What is needed
Images in the data are to be skipped, while every line is restated exactly as written.

------ Data listing

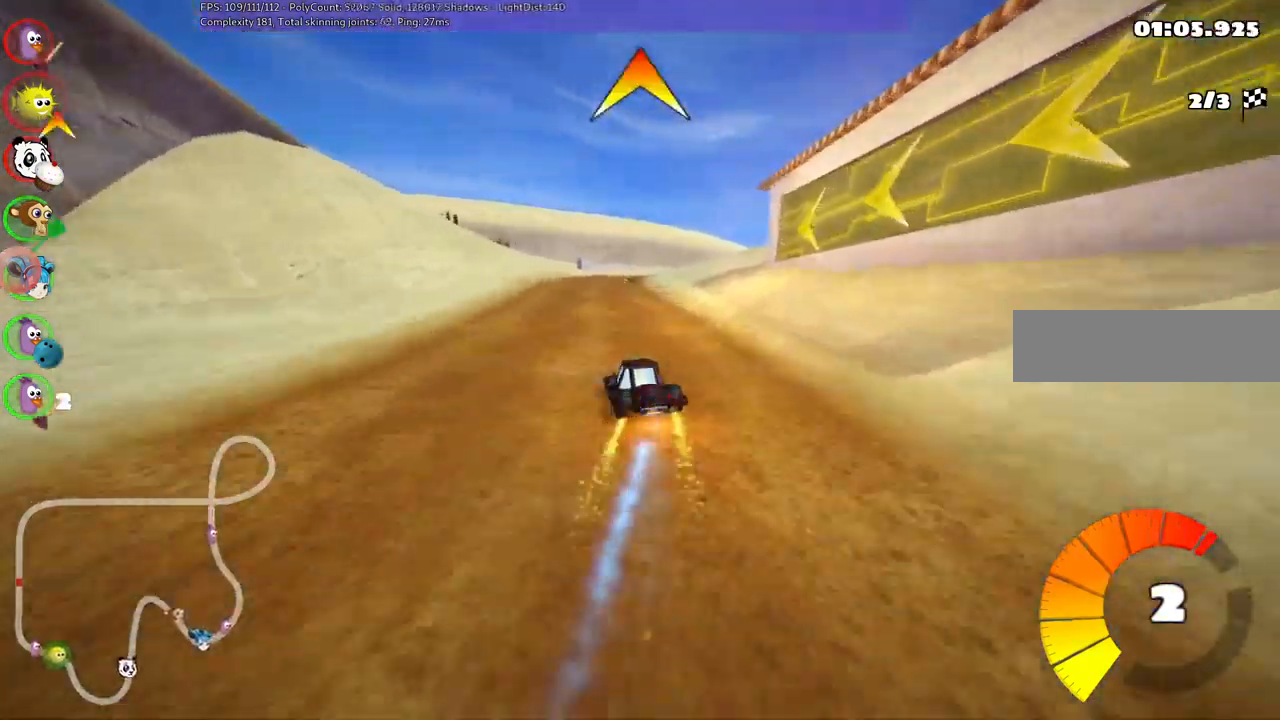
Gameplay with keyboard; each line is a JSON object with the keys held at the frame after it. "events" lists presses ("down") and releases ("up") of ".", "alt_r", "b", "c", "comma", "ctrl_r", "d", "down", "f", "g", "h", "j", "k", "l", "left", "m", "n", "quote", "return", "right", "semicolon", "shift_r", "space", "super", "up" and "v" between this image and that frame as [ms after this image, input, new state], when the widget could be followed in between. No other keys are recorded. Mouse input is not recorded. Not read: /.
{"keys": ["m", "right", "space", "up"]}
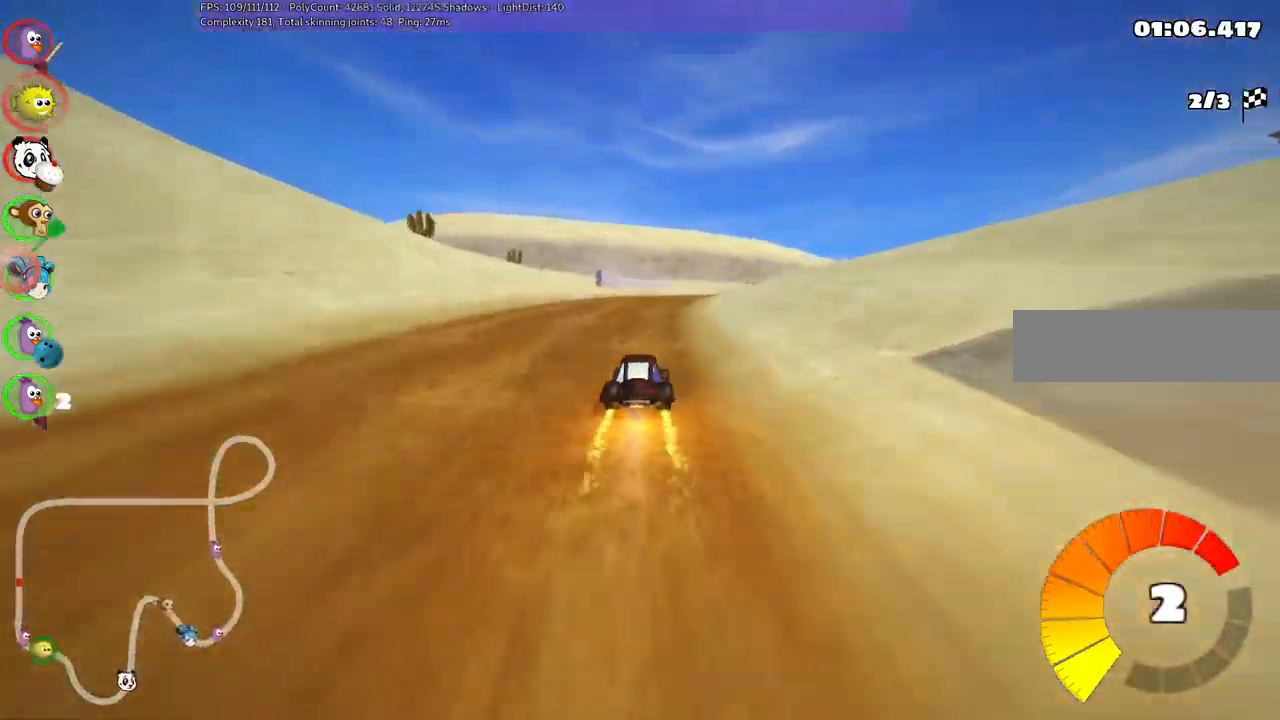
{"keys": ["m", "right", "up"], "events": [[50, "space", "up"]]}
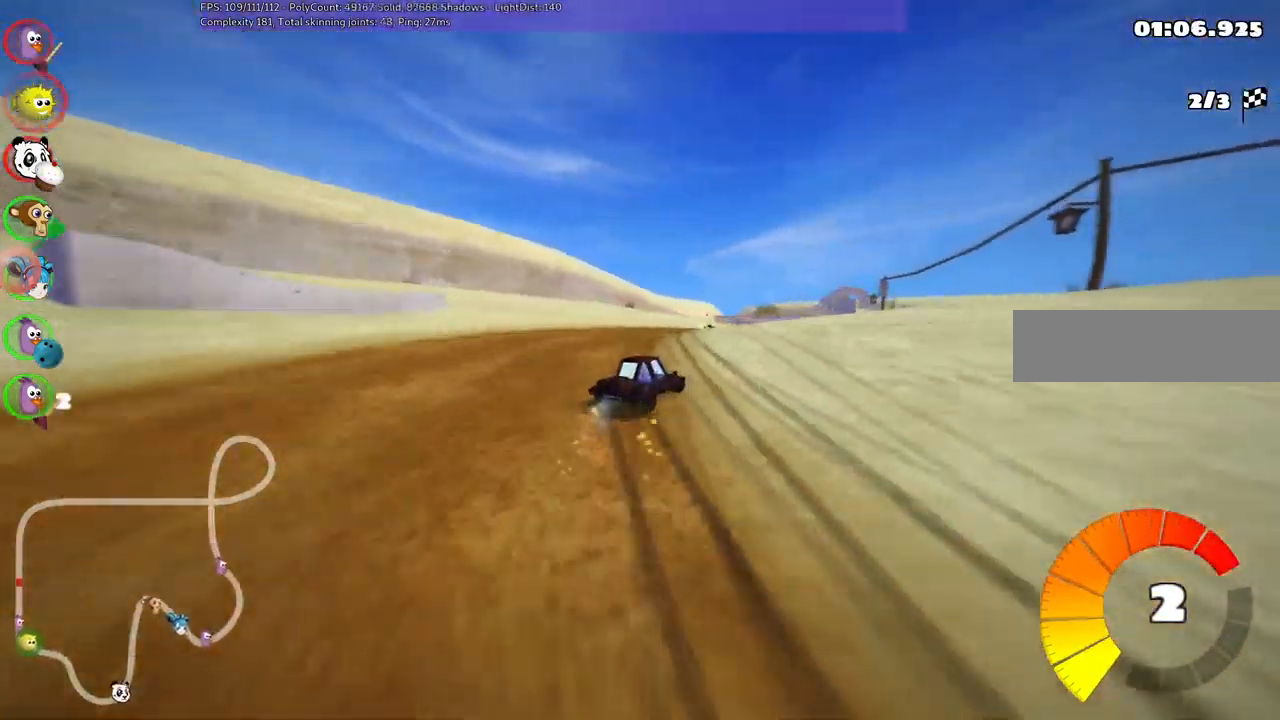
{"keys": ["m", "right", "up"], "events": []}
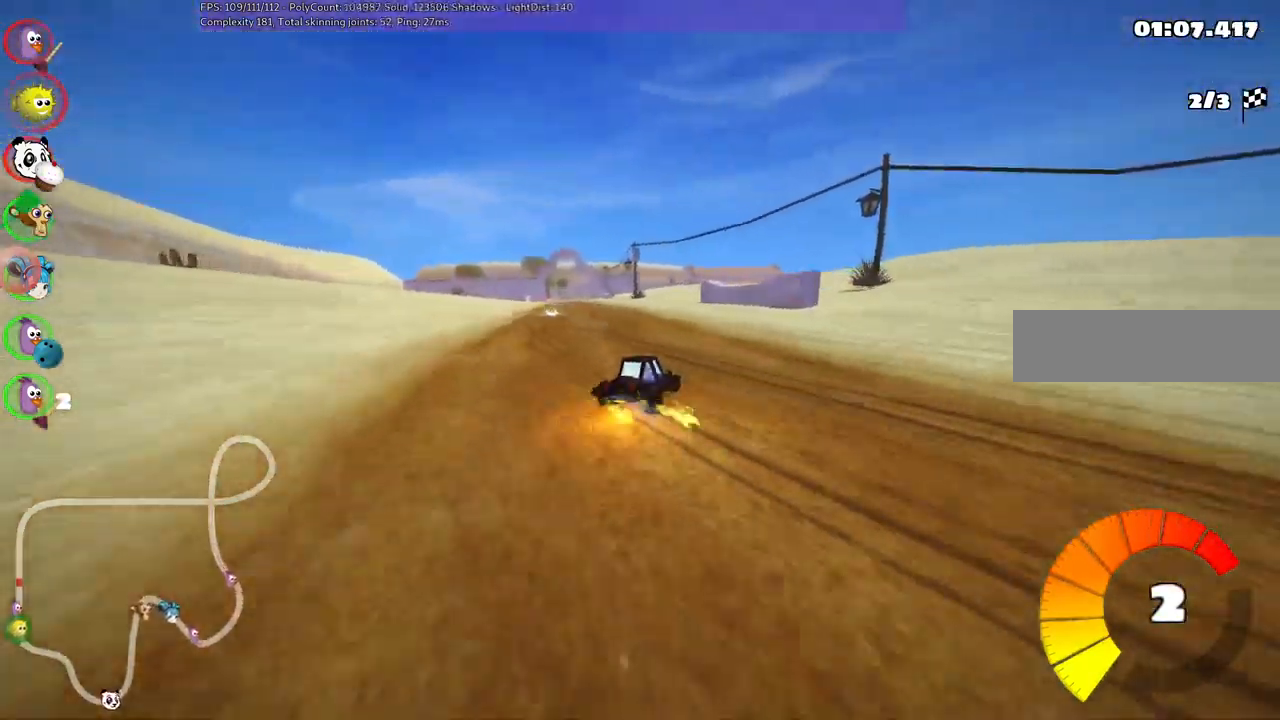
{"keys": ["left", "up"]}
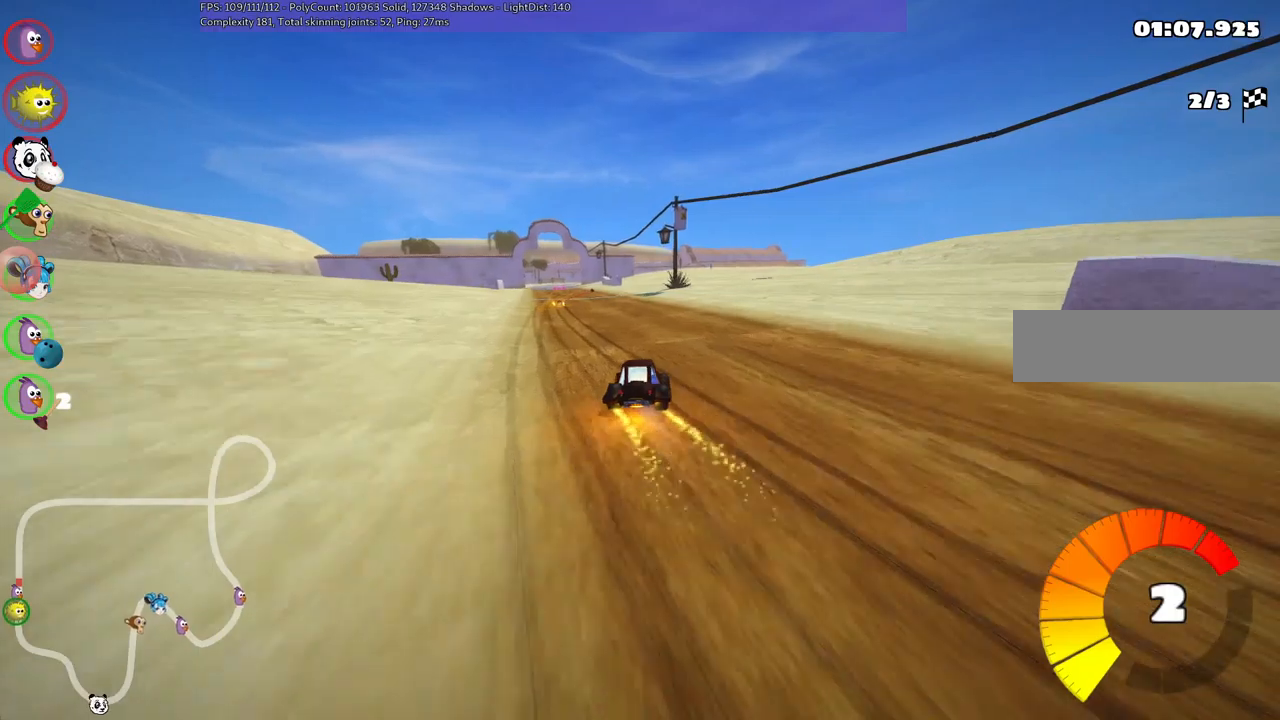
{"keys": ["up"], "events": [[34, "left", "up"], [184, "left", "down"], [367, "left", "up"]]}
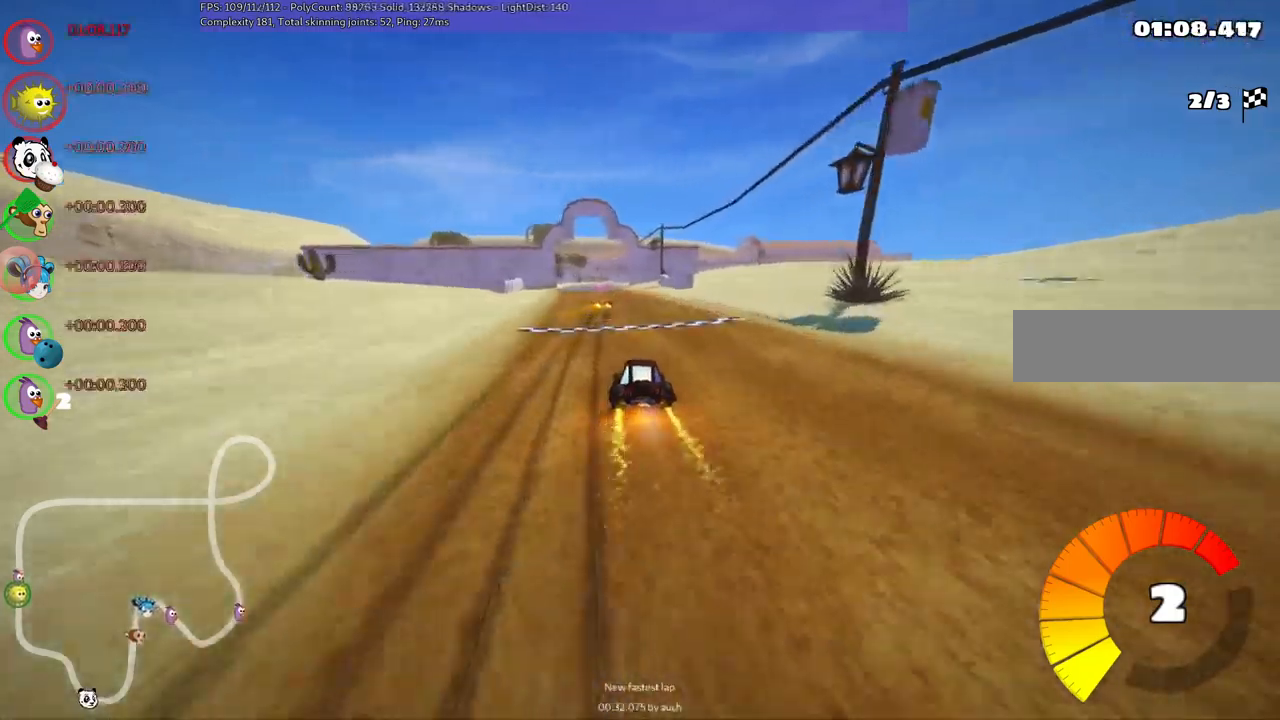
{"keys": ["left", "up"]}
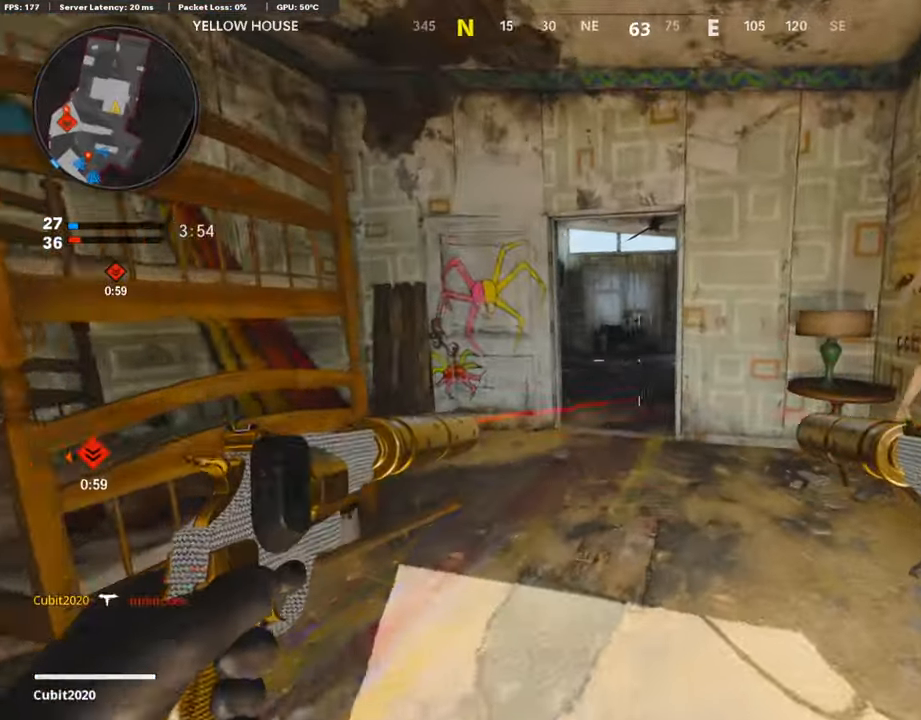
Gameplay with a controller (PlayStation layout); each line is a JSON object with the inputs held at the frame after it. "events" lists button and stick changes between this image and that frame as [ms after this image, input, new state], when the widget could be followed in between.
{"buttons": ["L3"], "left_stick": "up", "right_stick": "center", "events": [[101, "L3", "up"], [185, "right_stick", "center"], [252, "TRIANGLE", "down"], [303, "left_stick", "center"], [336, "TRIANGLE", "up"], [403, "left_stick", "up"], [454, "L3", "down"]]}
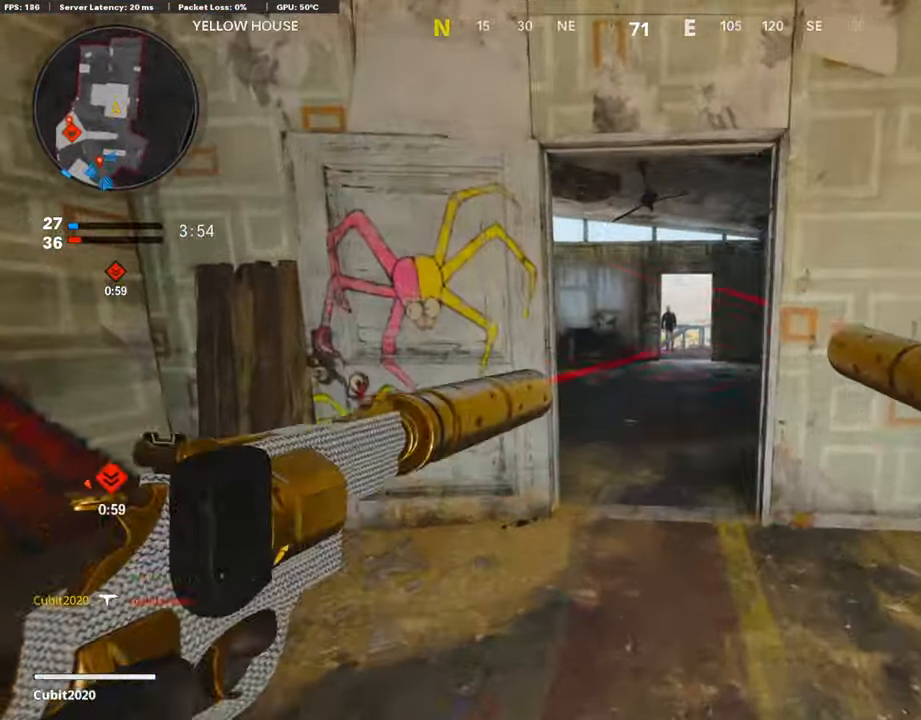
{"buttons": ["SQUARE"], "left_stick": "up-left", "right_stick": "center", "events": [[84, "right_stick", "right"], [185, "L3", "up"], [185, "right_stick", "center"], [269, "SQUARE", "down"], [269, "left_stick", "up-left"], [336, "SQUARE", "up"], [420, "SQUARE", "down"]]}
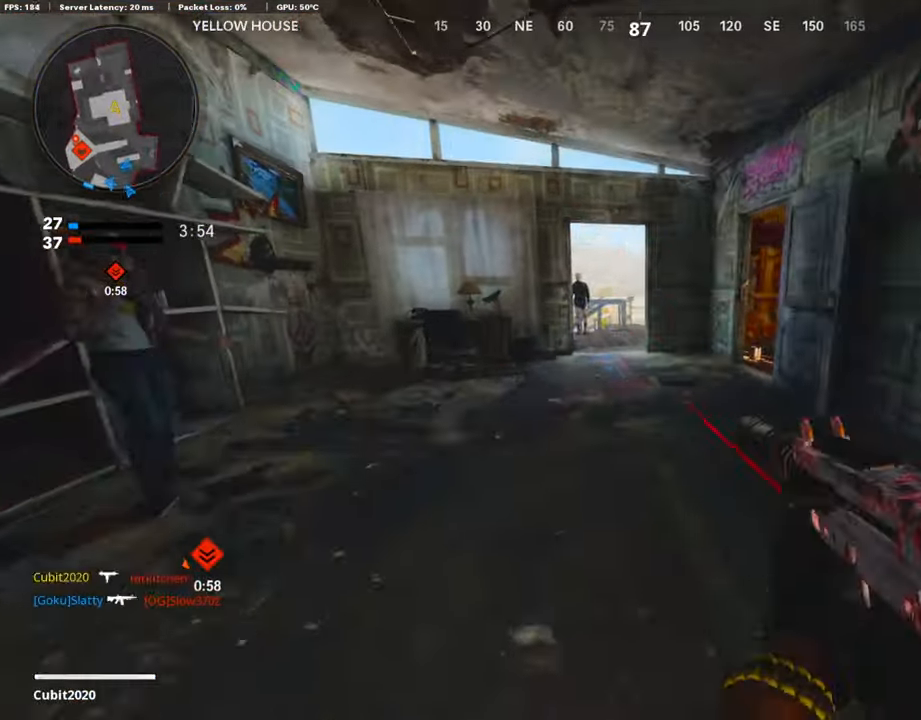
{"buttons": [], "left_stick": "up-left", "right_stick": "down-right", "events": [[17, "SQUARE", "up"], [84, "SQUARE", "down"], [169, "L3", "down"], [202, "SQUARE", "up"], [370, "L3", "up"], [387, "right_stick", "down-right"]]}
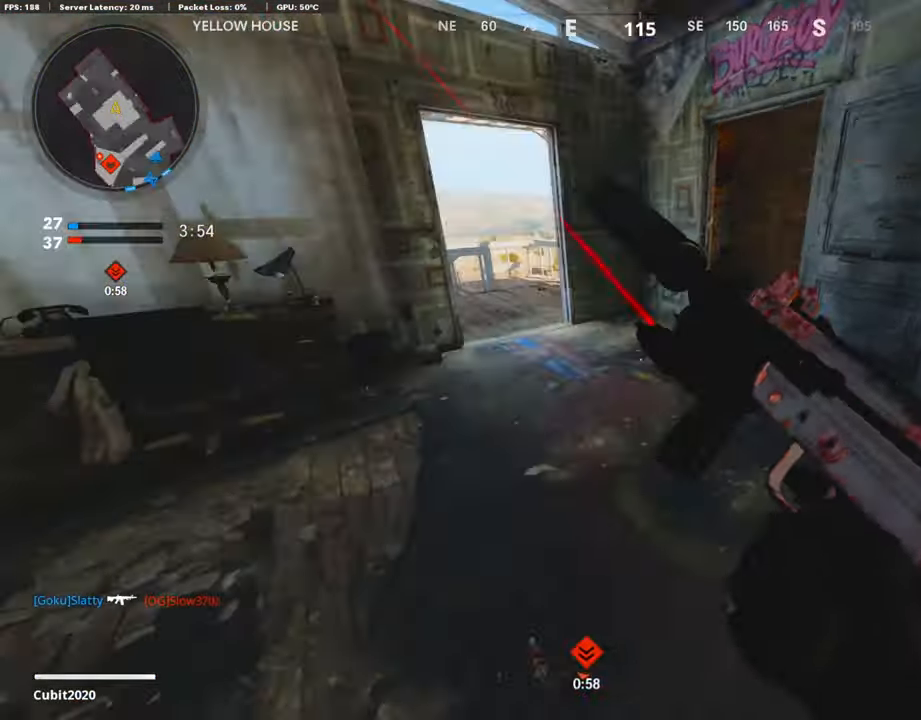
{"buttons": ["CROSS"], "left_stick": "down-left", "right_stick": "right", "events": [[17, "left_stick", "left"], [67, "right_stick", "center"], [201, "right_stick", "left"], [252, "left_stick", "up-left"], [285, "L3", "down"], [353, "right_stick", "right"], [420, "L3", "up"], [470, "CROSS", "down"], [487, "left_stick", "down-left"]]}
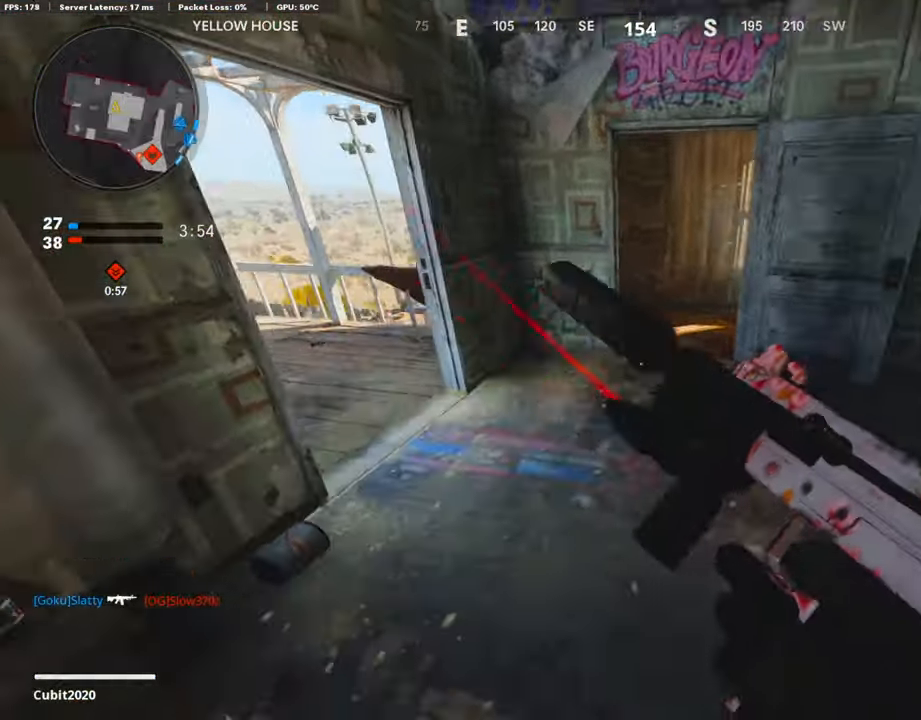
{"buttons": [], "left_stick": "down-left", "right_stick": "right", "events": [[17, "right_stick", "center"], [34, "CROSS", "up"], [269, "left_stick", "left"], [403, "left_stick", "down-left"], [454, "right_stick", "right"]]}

------------

Response to this exercise
Gameplay with keyboard; each line is a JSON object with the keys held at the frame after it. "events" lists presses ("down") and releases ("up") of ".", "alt_r", "b", "c", "comma", "ctrl_r", "d", "down", "f", "g", "h", "j", "k", "l", "left", "m", "n", "quote", "return", "right", "semicolon", "shift_r", "space", "super", "up" and "v" between this image and that frame as [ms after this image, input, new state], when the widget could be followed in between. No other keys are recorded. Mouse input is not recorded. Not read: /.
{"keys": ["m", "right", "space", "up"]}
{"keys": ["m", "right", "up"], "events": [[50, "space", "up"]]}
{"keys": ["m", "right", "up"], "events": []}
{"keys": ["left", "up"]}
{"keys": ["up"], "events": [[34, "left", "up"], [184, "left", "down"], [367, "left", "up"]]}
{"keys": ["left", "up"]}
Gameplay with a controller (PlayStation layout); each line is a JSON object with the inputs held at the frame after it. "events" lists button and stick changes between this image and that frame as [ms after this image, input, new state], when the widget could be followed in between.
{"buttons": ["L3"], "left_stick": "up", "right_stick": "center", "events": [[101, "L3", "up"], [185, "right_stick", "center"], [252, "TRIANGLE", "down"], [303, "left_stick", "center"], [336, "TRIANGLE", "up"], [403, "left_stick", "up"], [454, "L3", "down"]]}
{"buttons": ["SQUARE"], "left_stick": "up-left", "right_stick": "center", "events": [[84, "right_stick", "right"], [185, "L3", "up"], [185, "right_stick", "center"], [269, "SQUARE", "down"], [269, "left_stick", "up-left"], [336, "SQUARE", "up"], [420, "SQUARE", "down"]]}
{"buttons": [], "left_stick": "up-left", "right_stick": "down-right", "events": [[17, "SQUARE", "up"], [84, "SQUARE", "down"], [169, "L3", "down"], [202, "SQUARE", "up"], [370, "L3", "up"], [387, "right_stick", "down-right"]]}
{"buttons": ["CROSS"], "left_stick": "down-left", "right_stick": "right", "events": [[17, "left_stick", "left"], [67, "right_stick", "center"], [201, "right_stick", "left"], [252, "left_stick", "up-left"], [285, "L3", "down"], [353, "right_stick", "right"], [420, "L3", "up"], [470, "CROSS", "down"], [487, "left_stick", "down-left"]]}
{"buttons": [], "left_stick": "down-left", "right_stick": "right", "events": [[17, "right_stick", "center"], [34, "CROSS", "up"], [269, "left_stick", "left"], [403, "left_stick", "down-left"], [454, "right_stick", "right"]]}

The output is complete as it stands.